In the mid-500th century, Mussomeli became the domain of the Lanza family who maintained control of it for three hundred years.

Il Baron Cesare Lanza he was very different from Manfredi di Chiaramonte. He was a lover of philosophy and was also passionate about occult sciences and the Kabbalah. In 1663, in Carini, he became the protagonist of the murder of his daughter Laura, guilty of having sullied the family's honor and caught in the act of adultery with her lover.

The episode is well known in Sicilian tradition and has given rise to songs that have spanned the centuries narrating the last minutes of the unfortunate baroness' life.

In Mussomeli, Cesare Lanza leaves the mark of his greatness with the construction, among other things, of the important one Benedictine monastery and a large aqueduct.

The end of the fiefdoms and the unification of Italy

The Lanza family held the county of Mussomeli until July 1812, when the island's parliament, meeting in Palace of the Normans in Palermo, abolished feudalism. At the time the town already had around 9500 inhabitants, almost as much as the current population.

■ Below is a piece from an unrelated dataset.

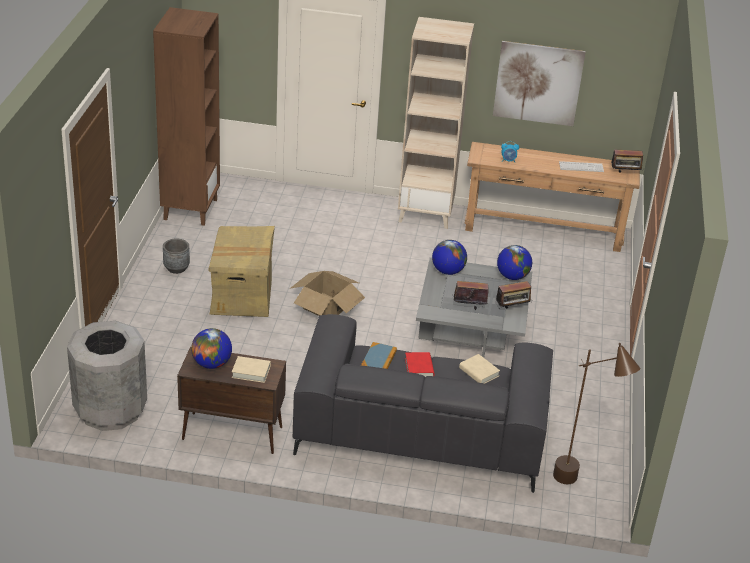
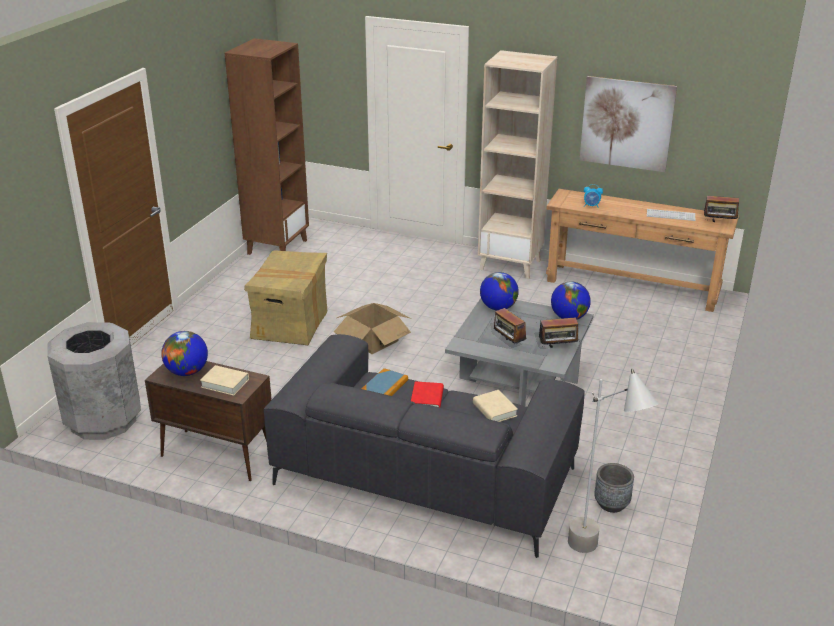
camera: 15 degrees right, 5 degrees down
grey planter [163,238,190,274] -> grey planter moved to [594,463,634,513]
radio [453,281,489,310] -> radio turned 135 degrees counterclockwise [494,306,526,344]
brown floor lamp [553,343,640,484] -> grey floor lamp [568,368,658,553]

From that date, with the appropriation of the lands by the farmers, Mussomeli entered the modern age.

The most important stages of the nineteenth century in the history of the town of Mussomeli are: a first attempt at revolt against the Bourbons in 1820; ainvasion of locusts in 1832; acholera epidemic in 1837 and a new failed uprising in 1848 leading to the unification of Italy and from that moment on the history of Mussomeli merges with that of the rest of Sicily.

Mussomeli: the origins of the name

According to some, Mussomeli derives from the Arabic “Kalà Abet el Mumin”, or “Fortress of Abet el Mumin”. Another version derives the toponym from Menzil, in Italian hotel, and Malek, name of a sheikh.

Many scholars support the hypothesis of a Latin and not Arabic origin, tracing the term Mussomeli from Mons Mellis (honey mountain). Tradition has it, however, that the first inhabitant of Mussomeli, while building his house, came across a beehive, dirtying his mouth (mussu, in Sicilian dialect) with honey (meli, in dialect).